■ **Work item**
Reproduce the following items line for line, without changing anything.

■ **Working data**
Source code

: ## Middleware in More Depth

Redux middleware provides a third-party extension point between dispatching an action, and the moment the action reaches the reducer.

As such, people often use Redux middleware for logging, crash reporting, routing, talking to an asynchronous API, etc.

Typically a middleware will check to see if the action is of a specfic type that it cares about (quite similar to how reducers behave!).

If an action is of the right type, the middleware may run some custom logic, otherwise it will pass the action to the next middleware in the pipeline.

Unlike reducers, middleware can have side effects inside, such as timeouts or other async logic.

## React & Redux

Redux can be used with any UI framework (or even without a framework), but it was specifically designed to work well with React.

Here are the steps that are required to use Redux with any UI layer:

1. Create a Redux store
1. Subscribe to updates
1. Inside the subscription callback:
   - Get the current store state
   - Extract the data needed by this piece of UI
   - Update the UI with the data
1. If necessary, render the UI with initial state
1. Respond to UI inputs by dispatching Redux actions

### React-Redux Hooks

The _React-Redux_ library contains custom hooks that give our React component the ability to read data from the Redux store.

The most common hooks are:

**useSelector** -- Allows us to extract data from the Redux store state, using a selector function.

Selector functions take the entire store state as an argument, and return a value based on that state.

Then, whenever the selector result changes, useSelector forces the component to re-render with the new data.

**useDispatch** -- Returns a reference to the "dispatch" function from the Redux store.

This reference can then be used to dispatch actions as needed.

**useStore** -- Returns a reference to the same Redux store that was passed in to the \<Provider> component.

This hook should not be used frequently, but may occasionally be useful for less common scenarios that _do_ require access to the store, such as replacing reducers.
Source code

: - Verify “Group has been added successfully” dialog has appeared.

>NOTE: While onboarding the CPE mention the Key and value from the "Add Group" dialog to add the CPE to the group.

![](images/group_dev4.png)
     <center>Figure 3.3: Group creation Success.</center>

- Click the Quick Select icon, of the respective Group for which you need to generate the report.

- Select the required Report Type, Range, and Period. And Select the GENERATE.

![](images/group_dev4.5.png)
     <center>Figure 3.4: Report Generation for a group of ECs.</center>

■ **Your solution**
Source code

: ## Middleware in More Depth

Redux middleware provides a third-party extension point between dispatching an action, and the moment the action reaches the reducer.

As such, people often use Redux middleware for logging, crash reporting, routing, talking to an asynchronous API, etc.

Typically a middleware will check to see if the action is of a specfic type that it cares about (quite similar to how reducers behave!).

If an action is of the right type, the middleware may run some custom logic, otherwise it will pass the action to the next middleware in the pipeline.

Unlike reducers, middleware can have side effects inside, such as timeouts or other async logic.

## React & Redux

Redux can be used with any UI framework (or even without a framework), but it was specifically designed to work well with React.

Here are the steps that are required to use Redux with any UI layer:

1. Create a Redux store
1. Subscribe to updates
1. Inside the subscription callback:
   - Get the current store state
   - Extract the data needed by this piece of UI
   - Update the UI with the data
1. If necessary, render the UI with initial state
1. Respond to UI inputs by dispatching Redux actions

### React-Redux Hooks

The _React-Redux_ library contains custom hooks that give our React component the ability to read data from the Redux store.

The most common hooks are:

**useSelector** -- Allows us to extract data from the Redux store state, using a selector function.

Selector functions take the entire store state as an argument, and return a value based on that state.

Then, whenever the selector result changes, useSelector forces the component to re-render with the new data.

**useDispatch** -- Returns a reference to the "dispatch" function from the Redux store.

This reference can then be used to dispatch actions as needed.

**useStore** -- Returns a reference to the same Redux store that was passed in to the \<Provider> component.

This hook should not be used frequently, but may occasionally be useful for less common scenarios that _do_ require access to the store, such as replacing reducers.
Source code

: - Verify “Group has been added successfully” dialog has appeared.

>NOTE: While onboarding the CPE mention the Key and value from the "Add Group" dialog to add the CPE to the group.

![](images/group_dev4.png)
     <center>Figure 3.3: Group creation Success.</center>

- Click the Quick Select icon, of the respective Group for which you need to generate the report.

- Select the required Report Type, Range, and Period. And Select the GENERATE.

![](images/group_dev4.5.png)
     <center>Figure 3.4: Report Generation for a group of ECs.</center>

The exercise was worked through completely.